▸ **EXERCISE DESCRIPTION**
Echo the items verbatim, from their start through the line containing "基于Pytorch实现大多数常见的文本分类模型", with both ends included. Omit the pictures from your output.

▸ **DATA SECTION**
========================================================================
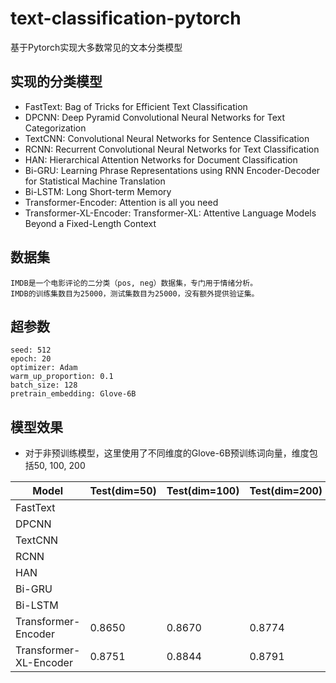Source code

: # text-classification-pytorch
基于Pytorch实现大多数常见的文本分类模型

## 实现的分类模型
* FastText: Bag of Tricks for Efficient Text Classification
* DPCNN: Deep Pyramid Convolutional Neural Networks for Text Categorization 
* TextCNN: Convolutional Neural Networks for Sentence Classification
* RCNN: Recurrent Convolutional Neural Networks for Text Classification 
* HAN: Hierarchical Attention Networks for Document Classification 
* Bi-GRU: Learning Phrase Representations using RNN Encoder-Decoder for Statistical Machine Translation
* Bi-LSTM: Long Short-term Memory
* Transformer-Encoder: Attention is all you need
* Transformer-XL-Encoder: Transformer-XL: Attentive Language Models Beyond a Fixed-Length Context 

## 数据集
    IMDB是一个电影评论的二分类（pos, neg）数据集，专门用于情绪分析。
    IMDB的训练集数目为25000，测试集数目为25000，没有额外提供验证集。

## 超参数
    seed: 512
    epoch: 20
    optimizer: Adam
    warm_up_proportion: 0.1
    batch_size: 128
    pretrain_embedding: Glove-6B
    
 ## 模型效果
 * 对于非预训练模型，这里使用了不同维度的Glove-6B预训练词向量，维度包括50, 100, 200
 
| Model     | Test(dim=50)   | Test(dim=100)| Test(dim=200)|
| ----------- | ----------- |-----------|-----------|
| FastText   |         |        |           |     
| DPCNN   |         |        |           |   
| TextCNN  |         |        |           | 
| RCNN   |         |        |           | 
|  HAN  |         |        |           | 
|  Bi-GRU  |         |        |           | 
|  Bi-LSTM  |         |        |           | 
|  Transformer-Encoder  |  0.8650       |   0.8670     |      0.8774     | 
|  Transformer-XL-Encoder  |   0.8751      |  0.8844      |  0.8791         |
========================================================================
▸ **SOLVED EXERCISE**
Source code

: # text-classification-pytorch
基于Pytorch实现大多数常见的文本分类模型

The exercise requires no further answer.